For detailed information refer to your plan’s Evidence of Coverage or contact Member Services.

 

Quality Improvement Program

By implementing the Quality Improvement Program (QIP). MMM Healthcare, LLC will assure that the provision of healthcare services to its Medicare members are: accessible, cost effective and of high quality. The scope of this QIP applies to all Medicare y Mucho Más (MMM), PMC Medicare Choice (PMC) and First+Plus products, including HMO and PPO plans with Medicare Advantage Prescription Drug (MA-PD) and Special Needs Plans (SNPs).

 

 

  • Our QIP contains detailed information of all the Quality Improvement Activities (QIAs) that we will conduct during the year to fulfill the Centers for Medicare and Medicaid Services (CMS) regulatory requirements, as well as for those of the National Committee for Quality Assurance (NCQA). All the activities conducted by MMM Healthcare, LLC and its administrative leadership are driven by the adoption of the definition of Quality in Healthcare of the Institute of Medicine:


    "The degree to which health services for individuals and populations increase the likelihood of desired health outcomes and are consistent with current professional knowledge."

  • The goal of the QIP is to achieve demonstrable improvement in member’s health, functional status and satisfaction across the broad spectrum of care and services provided. To obtain this goal, the organization will work to improve their processes to ensure desired healthcare outcomes for the benefit of its membership. 

    While the overall objectives are:

    • Develop quality initiatives based on the demographics and individual needs of the members ensuring that such initiatives support, culturally and linguistically, our diverse membership.

    • Develop a network of qualified providers - practitioners, facilities and other ancillary medical services - through a process of initial credentialing and re-credentialing every three years.

    • Promote appropriate preventive healthcare and wellness activities to improve the health status of members with serious and complex medical conditions by offering services to assist in managing their condition in collaboration with their primary healthcare team.

    • Analyze the data gathered, identify barriers that are related to the clinical practice and/or administrative aspects of the delivery system and implement interventions to improve those barriers that are relevant to our membership.

    • Ensure continuity and coordination of care, either medical or behavioral health care, between Primary Care Physicians (PCPs) and other practitioners during the transition from one level of care to another.

    • Monitor member and practitioner satisfaction to identify potential concerns and opportunities for improvement, and announce results to the organization’s leadership and stakeholders.

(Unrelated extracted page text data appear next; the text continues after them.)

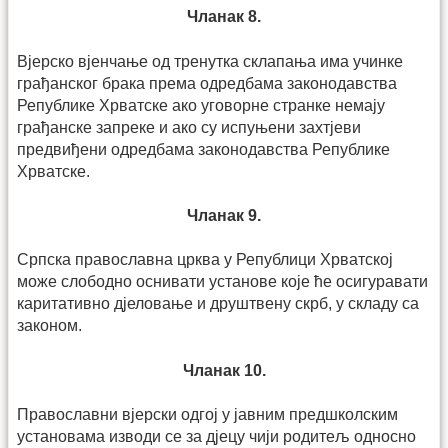
Чланак 8.
Вјерско вјенчање од тренутка склапања има учинке
грађан­ског брака према одредбама законодавства
Републике Хрватске ако уговорне странке немају
грађанске запреке и ако су испу­њени захтјеви
предвиђени одредбама законодавства Републике
Хрватске.
Чланак 9.
Српска православна црква у Републици Хрватској
може сло­бод­но оснивати установе које ће осигуравати
каритативно дјеловање и друштвену скрб, у складу са
законом.
Чланак 10.
Православни вјерски одгој у јавним предшколским
установама изводи се за дјецу чији родитељ односно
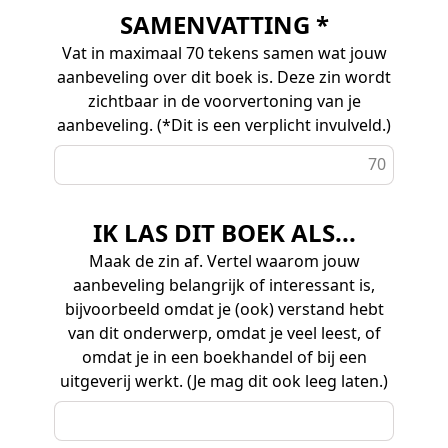
SAMENVATTING *
Vat in maximaal 70 tekens samen wat jouw
aanbeveling over dit boek is. Deze zin wordt
zichtbaar in de voorvertoning van je
aanbeveling. (*Dit is een verplicht invulveld.)
70
IK LAS DIT BOEK ALS...
Maak de zin af. Vertel waarom jouw
aanbeveling belangrijk of interessant is,
bijvoorbeeld omdat je (ook) verstand hebt
van dit onderwerp, omdat je veel leest, of
omdat je in een boekhandel of bij een
uitgeverij werkt. (Je mag dit ook leeg laten.)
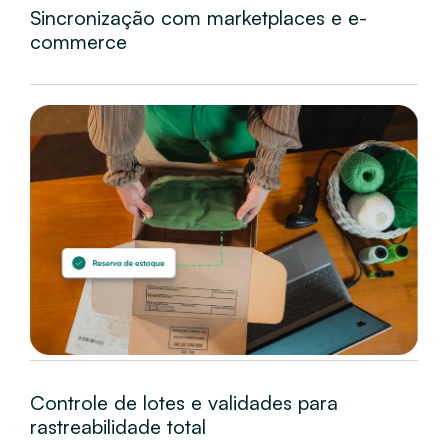
Sincronização com marketplaces e e-
commerce
Controle de lotes e validades para
rastreabilidade total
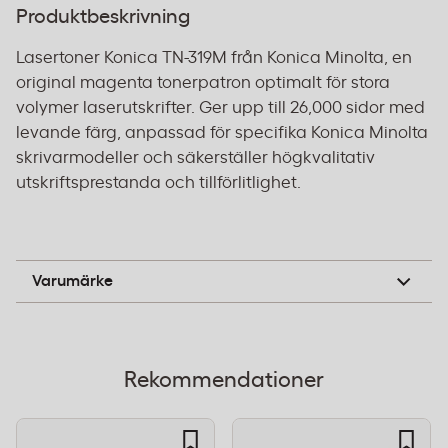
Produktbeskrivning
Lasertoner Konica TN-319M från Konica Minolta, en
original magenta tonerpatron optimalt för stora
volymer laserutskrifter. Ger upp till 26,000 sidor med
levande färg, anpassad för specifika Konica Minolta
skrivarmodeller och säkerställer högkvalitativ
utskriftsprestanda och tillförlitlighet.
Konica Minolta
Varumärke
Rekommendationer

    • Actively demonstrate a commitment to patient safety by identifying and acting upon opportunities to improve the clinical practices of our network of providers.

    • Identify and investigate any potential quality of care issues that may adversely affect the healthcare services provided to our membership.

    • Have access to the medical records of our members to ensure that the documentation is appropriate and to assess if medically necessary services are being provided.

    • Maintain the confidentiality of data relating to individual members and practitioners.

    • Monitor the quality of care and services delivered by delegated entities with respect to standards established by the organization, regulatory agencies and stakeholders.

  • The Board of Directors (BOD) has the ultimate accountability for the quality of the care and the quality of the services provided to members. The BOD delegates its authority and responsibility for the Quality Improvement Program (QIP) to the Quality Improvement Committee (QIC) and has established that the Chief Medical Officer (CMO) is responsible for the overall oversight of it.


    Our 2016 QIP was reviewed and approved by Dr. Diego Rosso, Chief Medical Director, on March 14, 2016 and by Dr. Rick Shinto, Chief Executive Officer and Chairman of the BOD on March 18, 2016.